> **TEXTO DO DOCUMENTO**

_ _ _ _ _ _ _

Os pais que são mães

Vânia Mesquita Machado, colunista em O MINHO.

Dedicado a todos os bons pais.

Um fim de manhã abafado, o sol traiçoeiro a rasteirar o adolescente asmático, os pólens em coreografias invisíveis no céu muito azul, a crise de falta de ar já se adivinhava nas últimas noites, a falta de medicação de alívio a agravar o estreitamento dos brônquios, o peito a arder como nessa noite as sardinhas assariam nas festas saojoaninas.

O pai catalogado como pai importante pois vinha recomendado por um colega, estava paradoxalmente tranquilo, despido de exigências, aparentava preocupação pelo estado do filho que não tinha estado com ele nos últimos dias pois era divorciado, depositava confiança na médica que o questionava sobre a doença.

Não, não sabia se a mãe lhe tinha dado a medicação.

A médica rapidamente percebeu que a crise era grave, o sangue não estava bem oxigenado, chamou a interna e a enfermeira para agilizarem o tratamento.

Em pouco tempo o rapaz estava a iniciar nebulizações, e repousava na sala de observações, o pai era a sombra do filho, não o largava um minuto sequer.

Algum tempo depois uma senhora bem arranjada e vistosa abordou a enfermeira a perguntar pelo seu filho, seguiu então impecavelmente direita do alto dos saltos agulha como se desfilasse numa passerelle em direção à cama do rapaz asmático,saindo minutos mais tarde de porte altivo e olhar distante.

_ _ _ _ _ _ _

> **DADOS FORNECIDOS**
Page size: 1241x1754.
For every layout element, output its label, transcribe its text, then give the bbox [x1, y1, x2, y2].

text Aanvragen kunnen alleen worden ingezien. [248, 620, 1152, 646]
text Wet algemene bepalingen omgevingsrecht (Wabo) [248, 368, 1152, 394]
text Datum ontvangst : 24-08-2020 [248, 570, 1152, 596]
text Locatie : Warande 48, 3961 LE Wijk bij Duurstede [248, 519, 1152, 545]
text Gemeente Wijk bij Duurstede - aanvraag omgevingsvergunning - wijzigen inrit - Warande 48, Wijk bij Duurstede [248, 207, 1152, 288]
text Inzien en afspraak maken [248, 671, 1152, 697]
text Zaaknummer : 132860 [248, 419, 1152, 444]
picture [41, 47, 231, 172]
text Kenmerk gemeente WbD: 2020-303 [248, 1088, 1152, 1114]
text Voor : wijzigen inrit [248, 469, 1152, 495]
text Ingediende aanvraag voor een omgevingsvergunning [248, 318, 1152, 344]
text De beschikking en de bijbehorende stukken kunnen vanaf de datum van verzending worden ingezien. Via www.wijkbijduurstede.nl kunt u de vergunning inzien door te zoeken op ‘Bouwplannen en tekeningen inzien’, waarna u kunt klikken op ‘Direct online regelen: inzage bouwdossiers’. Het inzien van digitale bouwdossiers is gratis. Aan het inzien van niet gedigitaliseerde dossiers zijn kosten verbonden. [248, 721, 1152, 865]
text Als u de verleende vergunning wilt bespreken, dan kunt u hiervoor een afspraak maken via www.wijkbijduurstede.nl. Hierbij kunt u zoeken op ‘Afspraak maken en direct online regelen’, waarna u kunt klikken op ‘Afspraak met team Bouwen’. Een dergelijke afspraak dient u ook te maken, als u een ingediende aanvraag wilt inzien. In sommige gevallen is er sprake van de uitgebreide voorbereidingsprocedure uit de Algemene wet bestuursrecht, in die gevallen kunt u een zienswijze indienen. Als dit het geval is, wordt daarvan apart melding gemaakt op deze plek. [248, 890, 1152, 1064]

_ _ _ _ _ _ _

> **TRABALHO A REALIZAR**
Transcreva da crónica "Os pais que são mães" o trecho entre "O pai catalogado" e "dado a medicação.", ambos incluídos.

> **ESPAÇO DE RESPOSTA**
O pai catalogado como pai importante pois vinha recomendado por um colega, estava paradoxalmente tranquilo, despido de exigências, aparentava preocupação pelo estado do filho que não tinha estado com ele nos últimos dias pois era divorciado, depositava confiança na médica que o questionava sobre a doença.

Não, não sabia se a mãe lhe tinha dado a medicação.